Princess Tam Tam (1935)
Josephine takes on the role of a primitive woman again, introduced to the French culture by a man.
The French Way (1945)
Josephine plays a cabaret performer named Zazu.
One can speculate as to why, despite being such a proponent of equal rights, she would accept roles as a ’savage,’ however, she made sure that she was not pigeonholed as such. She was civilized in all other aspects of her life, after, her favorite food was spaghetti.
Josephine never left the United States behind completely. She kept vigilant watch over the events going on in the Civil Rights movement while enjoying her success in France. By the time she had amped her popularity in film and on stage in Europe, becoming one of the best if not, the highest paid performer of her time and ranking amongst the most photographed women in the world, she knew she had a new mission, to aid in the fight for Civil Rights in the United States. She was invited to speak at the 1963 march on Washington DC, where Martin Luther King Jr.’s infamous speech still runs shivers down the spines of those who hear it. “Until the March on Washington,” Josephine stated, “I always had this little feeling in my stomach. I was always afraid. I couldn’t meet white American people. I didn’t want to be around them. But now that little gnawing feeling is gone. For the first time in my life I feel free. I know that everything is right now.” Josephine continued to help the cause by refusing to perform or appear in places that did not allow blacks to enter or refused them seating. She was very public about her stance on equality, even when it meant open and public media battles.
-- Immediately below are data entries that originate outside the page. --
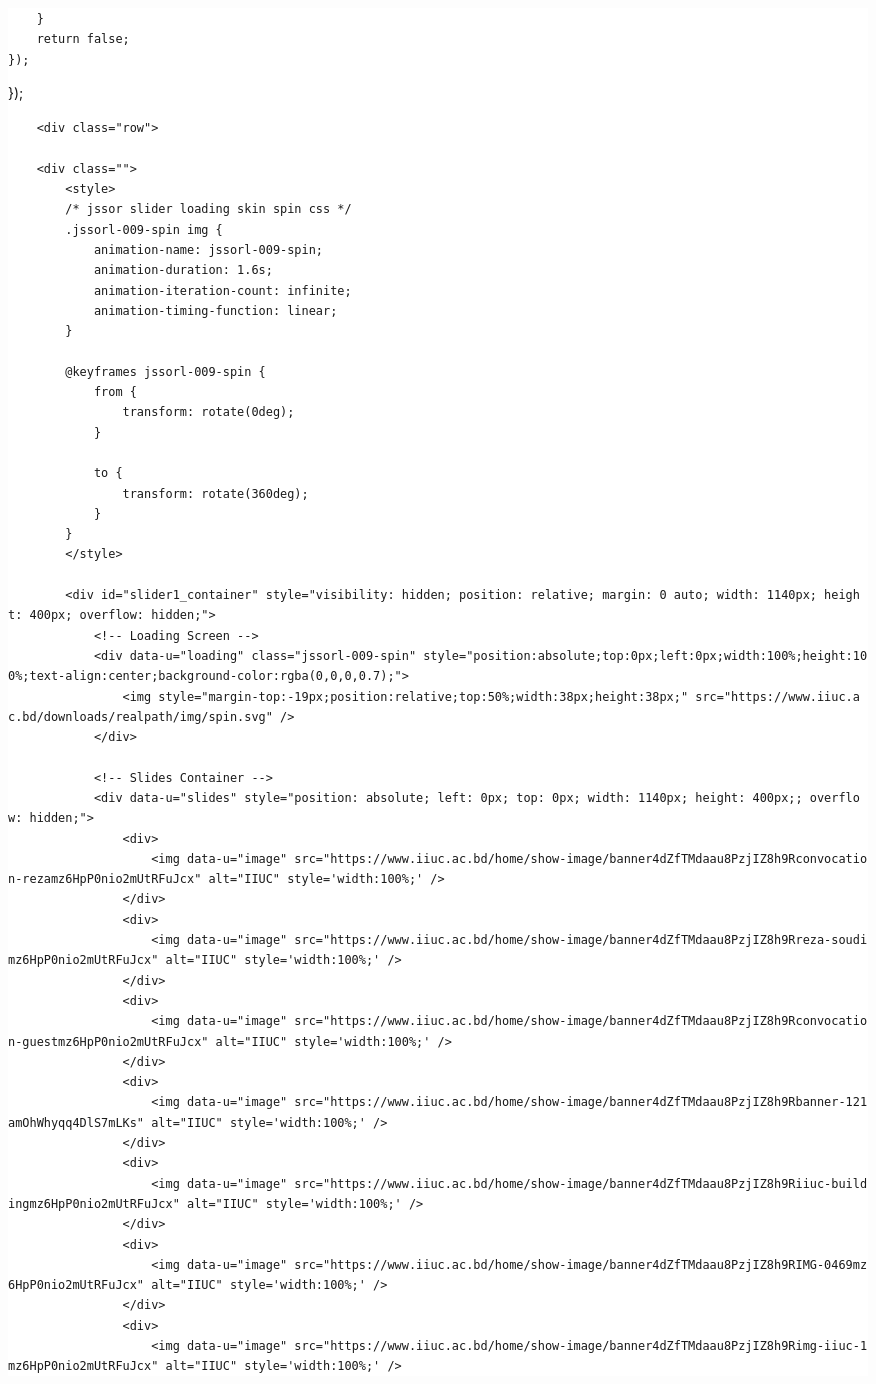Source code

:		}
		return false;
	});
});
</script>
<div style="background:none;" class="container-fluid intro-bg">
	
		<div class="row">
		
		<div class="">
			<style>
			/* jssor slider loading skin spin css */
			.jssorl-009-spin img {
				animation-name: jssorl-009-spin;
				animation-duration: 1.6s;
				animation-iteration-count: infinite;
				animation-timing-function: linear;
			}

			@keyframes jssorl-009-spin {
				from {
					transform: rotate(0deg);
				}

				to {
					transform: rotate(360deg);
				}
			}
			</style>

			<div id="slider1_container" style="visibility: hidden; position: relative; margin: 0 auto; width: 1140px; height: 400px; overflow: hidden;">
				<!-- Loading Screen -->
				<div data-u="loading" class="jssorl-009-spin" style="position:absolute;top:0px;left:0px;width:100%;height:100%;text-align:center;background-color:rgba(0,0,0,0.7);">
					<img style="margin-top:-19px;position:relative;top:50%;width:38px;height:38px;" src="https://www.iiuc.ac.bd/downloads/realpath/img/spin.svg" />
				</div>

				<!-- Slides Container -->
				<div data-u="slides" style="position: absolute; left: 0px; top: 0px; width: 1140px; height: 400px;; overflow: hidden;">
					<div>
						<img data-u="image" src="https://www.iiuc.ac.bd/home/show-image/banner4dZfTMdaau8PzjIZ8h9Rconvocation-rezamz6HpP0nio2mUtRFuJcx" alt="IIUC" style='width:100%;' />
					</div>
					<div>
						<img data-u="image" src="https://www.iiuc.ac.bd/home/show-image/banner4dZfTMdaau8PzjIZ8h9Rreza-soudimz6HpP0nio2mUtRFuJcx" alt="IIUC" style='width:100%;' />
					</div>
					<div>
						<img data-u="image" src="https://www.iiuc.ac.bd/home/show-image/banner4dZfTMdaau8PzjIZ8h9Rconvocation-guestmz6HpP0nio2mUtRFuJcx" alt="IIUC" style='width:100%;' />
					</div>
					<div>
						<img data-u="image" src="https://www.iiuc.ac.bd/home/show-image/banner4dZfTMdaau8PzjIZ8h9Rbanner-121amOhWhyqq4DlS7mLKs" alt="IIUC" style='width:100%;' />
					</div>
					<div>
						<img data-u="image" src="https://www.iiuc.ac.bd/home/show-image/banner4dZfTMdaau8PzjIZ8h9Riiuc-buildingmz6HpP0nio2mUtRFuJcx" alt="IIUC" style='width:100%;' />
					</div>
					<div>
						<img data-u="image" src="https://www.iiuc.ac.bd/home/show-image/banner4dZfTMdaau8PzjIZ8h9RIMG-0469mz6HpP0nio2mUtRFuJcx" alt="IIUC" style='width:100%;' />
					</div>
					<div>
						<img data-u="image" src="https://www.iiuc.ac.bd/home/show-image/banner4dZfTMdaau8PzjIZ8h9Rimg-iiuc-1mz6HpP0nio2mUtRFuJcx" alt="IIUC" style='width:100%;' />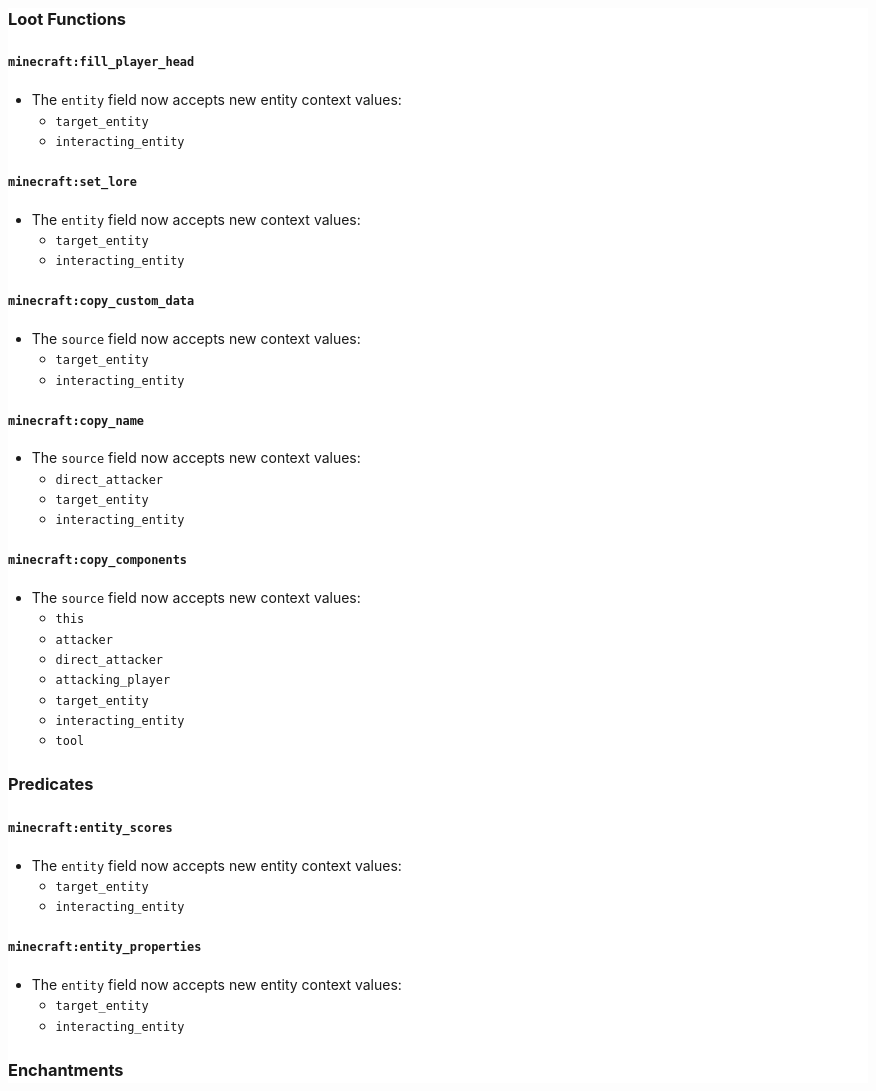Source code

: ### Loot Functions

#### `minecraft:fill_player_head`

-   The `entity` field now accepts new entity context values:
    -   `target_entity`
    -   `interacting_entity`

#### `minecraft:set_lore`

-   The `entity` field now accepts new context values:
    -   `target_entity`
    -   `interacting_entity`

#### `minecraft:copy_custom_data`

-   The `source` field now accepts new context values:
    -   `target_entity`
    -   `interacting_entity`

#### `minecraft:copy_name`

-   The `source` field now accepts new context values:
    -   `direct_attacker`
    -   `target_entity`
    -   `interacting_entity`

#### `minecraft:copy_components`

-   The `source` field now accepts new context values:
    -   `this`
    -   `attacker`
    -   `direct_attacker`
    -   `attacking_player`
    -   `target_entity`
    -   `interacting_entity`
    -   `tool`

### Predicates

#### `minecraft:entity_scores`

-   The `entity` field now accepts new entity context values:
    -   `target_entity`
    -   `interacting_entity`

#### `minecraft:entity_properties`

-   The `entity` field now accepts new entity context values:
    -   `target_entity`
    -   `interacting_entity`

### Enchantments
How ironic for the spirit of political activism to come from the woman most known for the image of the costume she wore for the Danse Banane. It was nothing more than about a dozen bananas strewn together to make a less than skimpy skirt. Josephine gave new meaning to many things, but she topped the sweet cake by showing us what Chiquita Bananas really meant with this one. She wasn’t recognized for being very modest in her costumes, but often wore revealing and sensual digs, performing and posing topless as well, which was not nearly as scandalous in France in the 1920’s and 1930’s as it was in the United States. It took until the 1950’s in Las Vegas for American girls and venues to accept the daring challenge of having topless showgirls. She lit up the venue no matter what she did, taken over by the thrill of the stage. … “I improvised, crazed by the music… Even my teeth and eyes burned with fever. Each time I leaped I seemed to touch the sky and when I regained earth it seemed to be mine alone,” she said.
She died at the age of 69 on April 12, 1975 in Paris, France of cerebral hemorrhage, a recognized contributor to the victory of World War II on the French side, earning her a 21-gun salute, an American Civil Rights activist, the cause of the contagious jazz bug in Europe, amongst other achievements including giving hope to those who had none. She was honored with the presence of over 20,000 people in her funeral procession and status as a stage legend, inspiring women of her time and future generations to not let beautiful and bold be determined by the opinion of the masses, but to simply bleed it from the inside out.